Market Understanding:
Conjoint Techniques

About

As an addition (or alternative) to asking respondents to make a self-assessment about key attributes, we can ask them to make choices. This is the basis of conjoint. Making choices is something everybody does as part of their day-to-day lives; it is a natural thing to do. From this information we can infer the attributes which contribute to the choices they make. If asked well, it has the potential to be very accurate – avoiding, for example, some of cognitive pitfalls of self-assessment (respondents wanting to make themselves look good/professional; contrived consistency of responses; linear relationships which do not take account of natural thresholds and so on).

To get the best out of this method, the conjoint should be designed well – and the piloting process provides an invaluable opportunity to hone the questionnaire. There are five key factors that influence the correlation between stated intentions to act and actual behaviour.

  • The subject should be specific
  • The action should be specific
  • The context should be specific
  • The time should be specific and proximate
  • The intention should be personal

How we can deliver

Conjoint models are continually being improved such that they are:

  1. more natural for respondents to complete,
  2. tailored to the task required, and
  3. designed to provide more useful output.

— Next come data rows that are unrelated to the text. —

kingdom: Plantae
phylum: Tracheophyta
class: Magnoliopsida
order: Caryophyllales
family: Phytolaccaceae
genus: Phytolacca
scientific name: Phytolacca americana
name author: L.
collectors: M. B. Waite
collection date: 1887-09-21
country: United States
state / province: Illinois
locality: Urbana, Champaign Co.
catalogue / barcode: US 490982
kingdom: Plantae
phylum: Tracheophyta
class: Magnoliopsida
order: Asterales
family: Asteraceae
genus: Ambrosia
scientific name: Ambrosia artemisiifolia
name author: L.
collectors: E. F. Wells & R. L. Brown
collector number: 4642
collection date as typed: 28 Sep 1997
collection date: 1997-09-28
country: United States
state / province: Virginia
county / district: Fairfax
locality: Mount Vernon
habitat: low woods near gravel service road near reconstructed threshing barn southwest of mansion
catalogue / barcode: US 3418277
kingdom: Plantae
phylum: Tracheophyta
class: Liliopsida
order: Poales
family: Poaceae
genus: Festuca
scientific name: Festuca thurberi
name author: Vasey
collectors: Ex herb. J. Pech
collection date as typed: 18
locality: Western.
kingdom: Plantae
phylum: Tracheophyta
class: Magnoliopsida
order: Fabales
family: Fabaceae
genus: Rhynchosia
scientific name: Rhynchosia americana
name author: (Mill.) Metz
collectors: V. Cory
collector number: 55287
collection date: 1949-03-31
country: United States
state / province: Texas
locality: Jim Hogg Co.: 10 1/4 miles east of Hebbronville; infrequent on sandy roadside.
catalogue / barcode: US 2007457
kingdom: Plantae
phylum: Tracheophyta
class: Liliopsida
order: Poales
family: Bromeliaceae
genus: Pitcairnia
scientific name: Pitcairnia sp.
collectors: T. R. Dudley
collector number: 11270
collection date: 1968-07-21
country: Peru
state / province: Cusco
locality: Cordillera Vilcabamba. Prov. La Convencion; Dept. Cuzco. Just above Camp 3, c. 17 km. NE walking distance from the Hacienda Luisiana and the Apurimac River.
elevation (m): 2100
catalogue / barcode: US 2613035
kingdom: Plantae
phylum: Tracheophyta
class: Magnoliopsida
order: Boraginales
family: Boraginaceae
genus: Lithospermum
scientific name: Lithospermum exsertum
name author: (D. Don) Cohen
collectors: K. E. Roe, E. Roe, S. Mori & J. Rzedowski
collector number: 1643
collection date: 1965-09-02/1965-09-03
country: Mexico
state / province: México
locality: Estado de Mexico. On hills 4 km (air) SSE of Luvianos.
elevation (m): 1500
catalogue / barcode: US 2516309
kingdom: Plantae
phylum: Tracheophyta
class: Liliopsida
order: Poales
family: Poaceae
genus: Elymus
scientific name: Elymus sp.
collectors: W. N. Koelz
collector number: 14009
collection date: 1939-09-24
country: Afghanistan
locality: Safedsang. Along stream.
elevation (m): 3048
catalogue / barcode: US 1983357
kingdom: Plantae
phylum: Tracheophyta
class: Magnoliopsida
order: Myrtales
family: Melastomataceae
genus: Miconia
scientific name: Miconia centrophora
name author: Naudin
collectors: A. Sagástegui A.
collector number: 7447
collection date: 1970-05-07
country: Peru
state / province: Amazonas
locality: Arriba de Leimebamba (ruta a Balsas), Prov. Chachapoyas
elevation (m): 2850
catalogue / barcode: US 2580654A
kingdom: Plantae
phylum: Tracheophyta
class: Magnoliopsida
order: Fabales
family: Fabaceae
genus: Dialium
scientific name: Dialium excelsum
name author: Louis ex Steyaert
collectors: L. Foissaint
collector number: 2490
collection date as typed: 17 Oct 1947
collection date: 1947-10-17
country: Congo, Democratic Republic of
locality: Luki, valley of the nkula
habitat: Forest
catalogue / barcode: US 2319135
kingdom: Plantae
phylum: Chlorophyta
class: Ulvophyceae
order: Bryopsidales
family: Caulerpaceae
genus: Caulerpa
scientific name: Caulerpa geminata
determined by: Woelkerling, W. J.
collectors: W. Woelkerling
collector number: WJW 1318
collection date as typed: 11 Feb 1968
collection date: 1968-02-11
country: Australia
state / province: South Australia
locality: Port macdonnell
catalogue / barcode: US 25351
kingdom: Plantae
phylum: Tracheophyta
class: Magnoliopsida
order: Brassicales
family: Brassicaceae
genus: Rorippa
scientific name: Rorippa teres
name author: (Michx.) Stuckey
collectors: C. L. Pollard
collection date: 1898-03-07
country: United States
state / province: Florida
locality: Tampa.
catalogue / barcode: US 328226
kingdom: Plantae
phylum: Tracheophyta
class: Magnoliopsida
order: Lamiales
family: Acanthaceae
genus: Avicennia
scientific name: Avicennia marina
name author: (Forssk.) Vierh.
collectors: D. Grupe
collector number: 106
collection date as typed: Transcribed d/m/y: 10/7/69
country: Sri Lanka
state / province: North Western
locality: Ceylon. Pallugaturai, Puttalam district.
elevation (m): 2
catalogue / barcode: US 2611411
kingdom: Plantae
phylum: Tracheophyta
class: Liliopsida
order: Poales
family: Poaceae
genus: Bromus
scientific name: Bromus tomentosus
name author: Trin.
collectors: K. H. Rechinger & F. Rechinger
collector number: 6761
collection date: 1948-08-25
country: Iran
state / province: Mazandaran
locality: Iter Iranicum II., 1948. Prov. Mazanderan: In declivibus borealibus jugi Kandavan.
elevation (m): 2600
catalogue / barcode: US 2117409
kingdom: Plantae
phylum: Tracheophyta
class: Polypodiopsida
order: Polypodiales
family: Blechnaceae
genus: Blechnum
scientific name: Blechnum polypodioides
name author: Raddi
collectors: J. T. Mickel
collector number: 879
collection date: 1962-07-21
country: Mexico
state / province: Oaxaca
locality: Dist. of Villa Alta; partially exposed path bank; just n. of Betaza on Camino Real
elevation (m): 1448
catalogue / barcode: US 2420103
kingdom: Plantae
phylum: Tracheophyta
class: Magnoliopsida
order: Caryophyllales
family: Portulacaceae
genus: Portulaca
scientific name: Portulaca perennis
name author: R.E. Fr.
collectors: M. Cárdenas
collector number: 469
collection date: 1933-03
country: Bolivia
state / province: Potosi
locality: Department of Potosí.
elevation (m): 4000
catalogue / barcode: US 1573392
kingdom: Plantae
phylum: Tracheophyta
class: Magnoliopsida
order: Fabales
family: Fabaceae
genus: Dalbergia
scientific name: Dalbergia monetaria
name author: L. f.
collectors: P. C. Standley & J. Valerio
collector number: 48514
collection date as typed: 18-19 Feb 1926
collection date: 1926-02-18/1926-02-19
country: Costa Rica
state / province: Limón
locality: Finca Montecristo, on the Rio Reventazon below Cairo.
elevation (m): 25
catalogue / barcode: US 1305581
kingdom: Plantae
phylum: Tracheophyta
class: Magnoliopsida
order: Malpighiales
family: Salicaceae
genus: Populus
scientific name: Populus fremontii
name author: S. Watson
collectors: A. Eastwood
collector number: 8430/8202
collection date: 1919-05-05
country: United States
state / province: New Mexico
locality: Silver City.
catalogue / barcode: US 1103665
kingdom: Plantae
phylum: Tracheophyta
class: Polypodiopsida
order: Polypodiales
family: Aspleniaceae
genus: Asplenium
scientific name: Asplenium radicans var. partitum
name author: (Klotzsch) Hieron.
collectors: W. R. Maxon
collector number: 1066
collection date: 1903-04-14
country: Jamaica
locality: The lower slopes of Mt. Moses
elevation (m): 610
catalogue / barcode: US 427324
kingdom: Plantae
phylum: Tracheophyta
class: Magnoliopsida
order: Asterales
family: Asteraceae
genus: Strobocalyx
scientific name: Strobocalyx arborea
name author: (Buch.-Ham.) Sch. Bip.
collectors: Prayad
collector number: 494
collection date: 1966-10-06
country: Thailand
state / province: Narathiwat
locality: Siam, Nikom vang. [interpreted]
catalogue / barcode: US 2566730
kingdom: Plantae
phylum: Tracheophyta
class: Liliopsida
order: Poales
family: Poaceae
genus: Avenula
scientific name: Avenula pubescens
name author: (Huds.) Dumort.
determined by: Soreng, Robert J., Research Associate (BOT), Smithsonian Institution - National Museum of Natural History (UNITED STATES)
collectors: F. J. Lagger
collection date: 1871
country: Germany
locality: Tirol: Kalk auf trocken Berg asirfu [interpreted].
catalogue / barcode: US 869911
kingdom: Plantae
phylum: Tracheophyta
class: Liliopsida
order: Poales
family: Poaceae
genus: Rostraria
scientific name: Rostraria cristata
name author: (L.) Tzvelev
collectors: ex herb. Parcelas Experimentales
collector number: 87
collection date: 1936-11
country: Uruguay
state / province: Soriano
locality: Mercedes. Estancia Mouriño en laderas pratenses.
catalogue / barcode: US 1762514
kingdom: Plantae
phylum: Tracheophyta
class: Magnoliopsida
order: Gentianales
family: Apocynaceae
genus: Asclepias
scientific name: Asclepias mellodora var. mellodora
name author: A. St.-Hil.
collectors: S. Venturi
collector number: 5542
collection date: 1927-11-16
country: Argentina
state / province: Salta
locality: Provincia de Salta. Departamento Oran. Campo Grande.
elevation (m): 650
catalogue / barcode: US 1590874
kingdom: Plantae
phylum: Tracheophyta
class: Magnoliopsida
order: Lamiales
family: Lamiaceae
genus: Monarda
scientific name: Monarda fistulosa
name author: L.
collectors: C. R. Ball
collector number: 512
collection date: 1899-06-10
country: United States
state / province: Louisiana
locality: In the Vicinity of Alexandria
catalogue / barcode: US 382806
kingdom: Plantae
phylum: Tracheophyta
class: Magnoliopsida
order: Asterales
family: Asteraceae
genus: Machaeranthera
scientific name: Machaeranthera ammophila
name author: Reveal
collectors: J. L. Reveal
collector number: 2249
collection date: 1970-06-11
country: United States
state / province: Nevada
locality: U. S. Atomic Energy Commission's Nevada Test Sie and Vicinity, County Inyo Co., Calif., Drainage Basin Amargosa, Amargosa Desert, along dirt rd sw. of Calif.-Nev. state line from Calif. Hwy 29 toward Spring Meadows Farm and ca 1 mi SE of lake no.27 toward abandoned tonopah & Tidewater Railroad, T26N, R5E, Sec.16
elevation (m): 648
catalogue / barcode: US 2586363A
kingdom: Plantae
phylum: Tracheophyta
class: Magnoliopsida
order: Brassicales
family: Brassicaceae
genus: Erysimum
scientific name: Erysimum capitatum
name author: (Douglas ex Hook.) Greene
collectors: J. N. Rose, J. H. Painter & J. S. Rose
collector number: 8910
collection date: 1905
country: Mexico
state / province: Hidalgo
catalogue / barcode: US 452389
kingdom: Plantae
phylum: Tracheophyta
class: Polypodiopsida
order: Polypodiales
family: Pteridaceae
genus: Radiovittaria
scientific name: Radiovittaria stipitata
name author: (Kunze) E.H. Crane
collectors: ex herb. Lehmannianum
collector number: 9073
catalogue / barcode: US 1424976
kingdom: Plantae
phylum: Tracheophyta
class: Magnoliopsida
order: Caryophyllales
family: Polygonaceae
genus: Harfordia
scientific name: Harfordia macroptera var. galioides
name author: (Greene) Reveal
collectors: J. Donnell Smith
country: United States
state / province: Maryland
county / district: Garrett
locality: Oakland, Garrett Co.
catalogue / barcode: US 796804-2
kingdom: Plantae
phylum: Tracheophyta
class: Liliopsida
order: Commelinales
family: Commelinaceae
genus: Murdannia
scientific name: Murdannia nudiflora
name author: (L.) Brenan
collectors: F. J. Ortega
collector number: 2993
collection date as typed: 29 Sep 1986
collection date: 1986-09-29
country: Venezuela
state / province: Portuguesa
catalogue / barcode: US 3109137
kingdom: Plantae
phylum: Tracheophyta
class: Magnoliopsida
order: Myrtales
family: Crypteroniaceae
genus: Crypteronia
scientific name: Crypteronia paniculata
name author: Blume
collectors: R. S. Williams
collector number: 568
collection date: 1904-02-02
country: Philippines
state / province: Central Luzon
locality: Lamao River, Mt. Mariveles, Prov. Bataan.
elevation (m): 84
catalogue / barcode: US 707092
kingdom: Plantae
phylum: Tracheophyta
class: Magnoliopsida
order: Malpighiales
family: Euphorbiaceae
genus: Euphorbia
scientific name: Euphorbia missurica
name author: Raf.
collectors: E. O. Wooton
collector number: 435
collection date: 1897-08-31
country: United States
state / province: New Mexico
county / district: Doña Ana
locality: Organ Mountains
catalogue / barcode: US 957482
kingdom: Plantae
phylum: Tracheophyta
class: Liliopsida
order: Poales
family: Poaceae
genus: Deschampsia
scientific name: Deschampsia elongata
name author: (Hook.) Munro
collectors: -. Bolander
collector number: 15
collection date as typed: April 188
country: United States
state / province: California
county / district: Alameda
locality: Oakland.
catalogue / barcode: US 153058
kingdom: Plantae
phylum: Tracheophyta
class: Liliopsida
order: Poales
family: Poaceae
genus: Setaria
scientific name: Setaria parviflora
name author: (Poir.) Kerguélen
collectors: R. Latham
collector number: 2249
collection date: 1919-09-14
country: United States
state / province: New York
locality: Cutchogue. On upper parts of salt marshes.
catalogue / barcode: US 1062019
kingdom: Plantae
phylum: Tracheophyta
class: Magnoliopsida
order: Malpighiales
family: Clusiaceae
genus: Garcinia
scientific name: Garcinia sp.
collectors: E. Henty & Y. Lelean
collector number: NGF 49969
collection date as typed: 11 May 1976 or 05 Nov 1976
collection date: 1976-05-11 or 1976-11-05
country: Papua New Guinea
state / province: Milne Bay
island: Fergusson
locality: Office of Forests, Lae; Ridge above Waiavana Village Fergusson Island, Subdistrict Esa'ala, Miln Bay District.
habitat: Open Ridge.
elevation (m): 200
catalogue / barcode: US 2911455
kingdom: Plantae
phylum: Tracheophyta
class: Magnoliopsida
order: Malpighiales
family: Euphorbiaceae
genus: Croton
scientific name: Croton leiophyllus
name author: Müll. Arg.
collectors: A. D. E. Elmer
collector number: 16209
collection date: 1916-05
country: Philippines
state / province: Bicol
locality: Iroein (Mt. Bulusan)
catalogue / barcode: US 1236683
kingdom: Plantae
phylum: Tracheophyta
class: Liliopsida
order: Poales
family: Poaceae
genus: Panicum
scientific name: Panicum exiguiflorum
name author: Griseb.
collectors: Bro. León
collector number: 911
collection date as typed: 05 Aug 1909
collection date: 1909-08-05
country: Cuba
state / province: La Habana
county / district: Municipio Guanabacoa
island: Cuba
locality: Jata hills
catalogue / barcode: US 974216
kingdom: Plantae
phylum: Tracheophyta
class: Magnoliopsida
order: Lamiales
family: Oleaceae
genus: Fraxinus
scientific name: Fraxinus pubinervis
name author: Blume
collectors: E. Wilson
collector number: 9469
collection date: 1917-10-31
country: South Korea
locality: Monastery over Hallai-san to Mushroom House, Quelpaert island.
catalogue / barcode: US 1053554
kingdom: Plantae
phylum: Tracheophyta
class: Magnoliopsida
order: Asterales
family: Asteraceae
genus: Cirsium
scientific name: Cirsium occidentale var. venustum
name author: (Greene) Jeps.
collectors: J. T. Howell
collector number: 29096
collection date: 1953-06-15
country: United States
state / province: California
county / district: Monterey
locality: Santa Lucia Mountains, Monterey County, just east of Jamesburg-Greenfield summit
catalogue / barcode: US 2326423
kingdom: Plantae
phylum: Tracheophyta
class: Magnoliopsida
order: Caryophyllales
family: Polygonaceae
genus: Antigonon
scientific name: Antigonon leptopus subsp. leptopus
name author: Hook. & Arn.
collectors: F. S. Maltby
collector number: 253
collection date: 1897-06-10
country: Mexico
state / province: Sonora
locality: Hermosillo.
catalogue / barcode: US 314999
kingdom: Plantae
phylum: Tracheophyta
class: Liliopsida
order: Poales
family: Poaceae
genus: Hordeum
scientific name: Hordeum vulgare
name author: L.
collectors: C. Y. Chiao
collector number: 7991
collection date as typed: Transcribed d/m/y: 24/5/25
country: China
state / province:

The core output is to provide utilities of importance. In addition, the Latent Class conjoint models that we would propose to use can provide utilities on a respondent-by-respondent basis which can lead to a “needs-based segmentation”.

We will tailor the conjoint approach to the specific needs of a study. We have experience of choice-based conjoint, brand-price trade-off and MaxDiff. We work with a couple of specialist companies which gives us statistical support in running conjoint projects.